Somente em São Paulo, o consumo de hidratado foi de 978 milhões de litros no mês de maio, 37,94% a mais no comparativo anual. No acumulado, o volume foi de 4,69 bilhões de litros, ou 33,01% superior a 2018.
Observando o consumo do Ciclo Otto acumulado até maio, ele segue estável em comparação com as últimas safras – na mais recente, o volume foi de 21,91 bilhões de litros ante os 21,25 bilhões de litros do ano anterior. O que ocorreu foi a substituição feita pelo consumidor da gasolina C, que inclui a mistura de anidro, pelo renovável. O combustível fóssil teve redução de 16,59 bilhões de litros para 15,53 bilhões de litros. Vale lembrar que os valores de etanol hidratado foram convertidos em Gasolina C equivalente, a fim de oferecer igual comparação entre os combustíveis na demanda do Ciclo Otto.
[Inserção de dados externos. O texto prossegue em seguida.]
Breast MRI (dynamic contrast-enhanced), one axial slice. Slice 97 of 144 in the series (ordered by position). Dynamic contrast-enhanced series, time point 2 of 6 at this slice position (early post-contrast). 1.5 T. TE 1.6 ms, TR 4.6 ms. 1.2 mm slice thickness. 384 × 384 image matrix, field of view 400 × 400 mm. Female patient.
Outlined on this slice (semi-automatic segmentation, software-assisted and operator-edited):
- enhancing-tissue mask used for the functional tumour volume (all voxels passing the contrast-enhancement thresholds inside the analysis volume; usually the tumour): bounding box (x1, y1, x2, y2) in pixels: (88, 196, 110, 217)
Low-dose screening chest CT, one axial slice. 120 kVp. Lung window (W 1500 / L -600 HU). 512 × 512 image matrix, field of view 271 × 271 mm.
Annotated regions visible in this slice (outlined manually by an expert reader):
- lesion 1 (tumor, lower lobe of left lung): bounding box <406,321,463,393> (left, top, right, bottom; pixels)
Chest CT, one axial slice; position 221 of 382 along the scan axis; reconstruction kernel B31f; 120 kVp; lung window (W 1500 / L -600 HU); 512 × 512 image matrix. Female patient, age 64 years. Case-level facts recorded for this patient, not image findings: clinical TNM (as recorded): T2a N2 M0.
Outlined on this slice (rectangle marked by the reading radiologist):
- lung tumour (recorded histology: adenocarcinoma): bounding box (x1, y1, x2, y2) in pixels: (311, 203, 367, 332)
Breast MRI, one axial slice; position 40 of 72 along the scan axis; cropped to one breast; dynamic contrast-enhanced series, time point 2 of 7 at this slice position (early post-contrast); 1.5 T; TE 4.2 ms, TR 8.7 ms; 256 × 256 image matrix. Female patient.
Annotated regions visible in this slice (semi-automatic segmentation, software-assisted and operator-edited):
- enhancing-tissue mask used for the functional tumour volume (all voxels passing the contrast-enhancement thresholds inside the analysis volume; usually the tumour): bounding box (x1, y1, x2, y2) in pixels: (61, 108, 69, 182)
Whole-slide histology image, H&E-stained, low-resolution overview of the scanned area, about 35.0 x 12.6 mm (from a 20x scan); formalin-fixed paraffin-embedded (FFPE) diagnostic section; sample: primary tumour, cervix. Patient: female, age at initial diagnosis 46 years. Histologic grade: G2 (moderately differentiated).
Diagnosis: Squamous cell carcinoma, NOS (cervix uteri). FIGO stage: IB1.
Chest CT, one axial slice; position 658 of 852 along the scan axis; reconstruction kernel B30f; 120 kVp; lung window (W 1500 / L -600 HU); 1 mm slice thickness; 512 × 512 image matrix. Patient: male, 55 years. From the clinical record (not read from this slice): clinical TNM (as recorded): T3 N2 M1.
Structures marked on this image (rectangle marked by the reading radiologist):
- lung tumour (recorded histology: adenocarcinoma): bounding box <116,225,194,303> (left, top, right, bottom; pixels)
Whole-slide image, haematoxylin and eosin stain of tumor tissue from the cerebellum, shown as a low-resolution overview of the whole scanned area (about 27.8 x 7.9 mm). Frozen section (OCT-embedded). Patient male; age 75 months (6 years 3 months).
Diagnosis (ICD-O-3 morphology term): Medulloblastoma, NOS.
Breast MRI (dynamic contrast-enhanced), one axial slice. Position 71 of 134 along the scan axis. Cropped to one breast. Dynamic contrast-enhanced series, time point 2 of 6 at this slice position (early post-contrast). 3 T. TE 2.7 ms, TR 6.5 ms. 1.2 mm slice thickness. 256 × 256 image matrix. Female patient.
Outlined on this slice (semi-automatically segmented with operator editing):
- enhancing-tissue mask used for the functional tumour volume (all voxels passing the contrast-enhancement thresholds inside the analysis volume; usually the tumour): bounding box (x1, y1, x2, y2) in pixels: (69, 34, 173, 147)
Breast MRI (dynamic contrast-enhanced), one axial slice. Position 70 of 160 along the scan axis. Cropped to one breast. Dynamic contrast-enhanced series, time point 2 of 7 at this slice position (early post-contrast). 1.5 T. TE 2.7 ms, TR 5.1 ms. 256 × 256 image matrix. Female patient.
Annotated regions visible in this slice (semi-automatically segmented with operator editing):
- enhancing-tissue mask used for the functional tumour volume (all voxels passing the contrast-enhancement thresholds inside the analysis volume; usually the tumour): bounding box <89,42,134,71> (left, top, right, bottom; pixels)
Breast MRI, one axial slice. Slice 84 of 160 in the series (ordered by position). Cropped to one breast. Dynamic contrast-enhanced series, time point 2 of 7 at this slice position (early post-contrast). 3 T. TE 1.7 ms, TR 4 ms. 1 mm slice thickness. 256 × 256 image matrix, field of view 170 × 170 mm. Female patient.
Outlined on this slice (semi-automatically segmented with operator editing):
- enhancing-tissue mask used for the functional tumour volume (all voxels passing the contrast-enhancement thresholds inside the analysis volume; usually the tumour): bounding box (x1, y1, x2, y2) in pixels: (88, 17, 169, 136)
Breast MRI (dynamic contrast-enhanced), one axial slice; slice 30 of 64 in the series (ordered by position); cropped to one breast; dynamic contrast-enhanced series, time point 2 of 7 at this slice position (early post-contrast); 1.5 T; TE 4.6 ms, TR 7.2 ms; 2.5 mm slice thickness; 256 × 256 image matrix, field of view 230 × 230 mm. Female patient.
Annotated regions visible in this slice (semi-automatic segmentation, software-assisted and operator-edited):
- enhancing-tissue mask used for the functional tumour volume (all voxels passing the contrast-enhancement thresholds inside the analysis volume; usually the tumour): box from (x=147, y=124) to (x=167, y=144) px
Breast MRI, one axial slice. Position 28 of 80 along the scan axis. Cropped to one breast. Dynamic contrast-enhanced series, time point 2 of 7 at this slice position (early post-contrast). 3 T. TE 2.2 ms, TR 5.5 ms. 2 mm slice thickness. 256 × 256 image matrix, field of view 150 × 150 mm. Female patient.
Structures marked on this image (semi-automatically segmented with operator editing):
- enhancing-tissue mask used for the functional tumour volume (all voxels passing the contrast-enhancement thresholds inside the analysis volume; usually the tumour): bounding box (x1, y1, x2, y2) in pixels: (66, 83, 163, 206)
Seguindo a lógica desta safra, de uma produção e consequente maior consumo do renovável, o cenário mostra que, em maio deste ano, 29,63% dos consumidores preferiram o etanol na hora de abastecer. Enquanto isso, o indicador era de 23,28% no mesmo mês do ano passado.
Já a evolução mensal do Ciclo Otto atingiu 4,46 bilhões de litros, 0,42% a menos que os 4,48 bilhões de abril, porém 11,61% acima do mesmo período de 2018.